I cannot get optimal network througput on KVM guest using Debian Wheezy (and stable) as KVM host.
It is not horribly bad, just not good compared to relevant alternatives.

I have tried Ubuntu Server 11.10, Proxmox 1.9, Proxmox 2.0 and Fedora 17 Alpha as 1:1 replacement for the Debian KVM host using the same guests (just preserving the LVM volumes between installs) and they all manage about 20 gbit/s guest to guest using a simple iperf test, while Debian only manages about 2.3 gbit/s with high CPU usage. The CPU usage is generally much higher on all guest network activity on Debian and are in some cases not able to even saturate a gigabit link (when coming from other subnet) without maxing a CPU core where the other KVM hosts barely breaks a sweat.
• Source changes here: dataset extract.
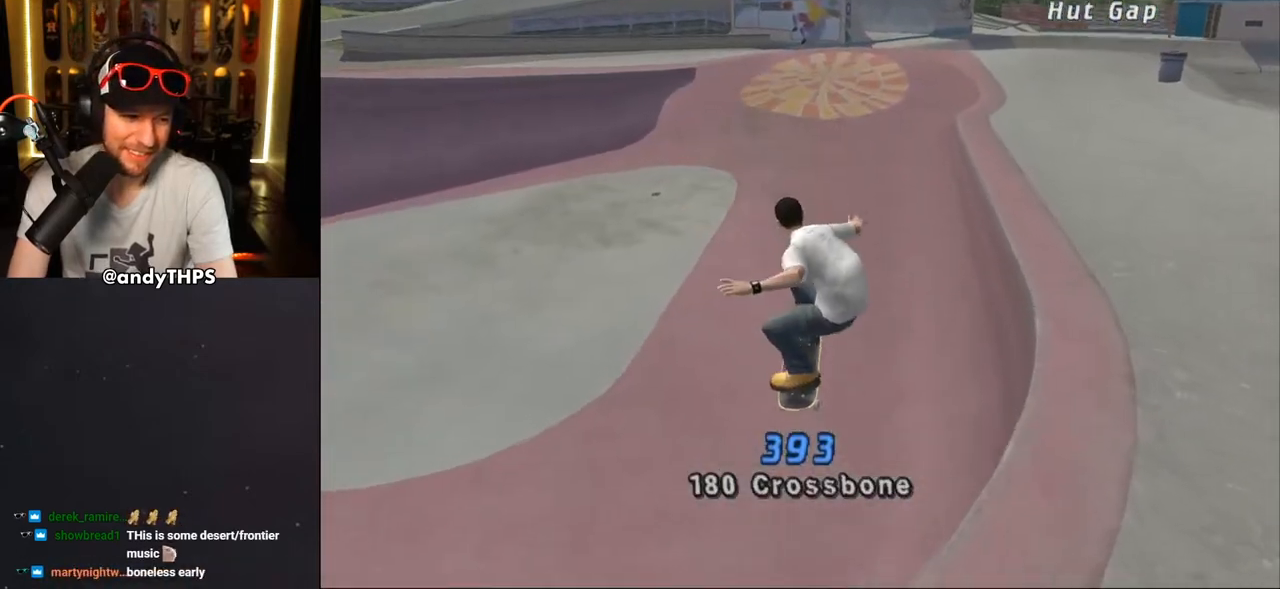
{"buttons": ["CROSS", "DPAD_DOWN", "DPAD_LEFT"], "left_stick": "center", "right_stick": "center", "events": [[317, "DPAD_DOWN", "down"], [317, "DPAD_LEFT", "down"]]}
Disc IO is very good and the guests feels snappy so it doesn't seem like there is something really wrong, just something suboptimal with the networking.
The issue follows only the host OS as the guests have been the same in all comparisons (Debian Wheezy)


To reproduce:

Install Debian Wheezy in guests (minimal with SSH and ntp)
Install iperf via apt-get
Configure network

Run test:
guest1: iperf -s
guest2: iperf -c <iperf-server> -i 2 -t 33333

My results:
-
- Guest to guest performance via local bridge: ~2.3 gbit/s, very high CPU usage on vhost-$PID and kvm process on host
- Physical server to guest on same subnet: ~940 mbit/s but with very high CPU usage on vhost-$PID and kvm process on host
- Physical server to guest via router: ~850 mbit/s with very high CPU usage on vhost-$PID and kvm process on host (why is routed traffic slower than switched on the guest??)
- Physical server to kvm host via router (just to verify that the router is not the issue): ~940 mbit/s with almost no CPU usage

Expected results after comparison with other KVM hosts everything else the same:
-
- Guest to guest performance via local bridge: ~20 gbit/s, high CPU usage
- Physical server to guest on same subnet: ~940 mbit/s with low CPU usage on vhost-$PID and a bit higher on kvm process on host
- Physical server to guest via router: ~940 mbit/s with low CPU usage on vhost-$PID and a bit higher on kvm process on host
- Physical server to kvm host via router (just to verify that the router is not the issue): ~940 mbit/s with almost no CPU usage (the same as my current results)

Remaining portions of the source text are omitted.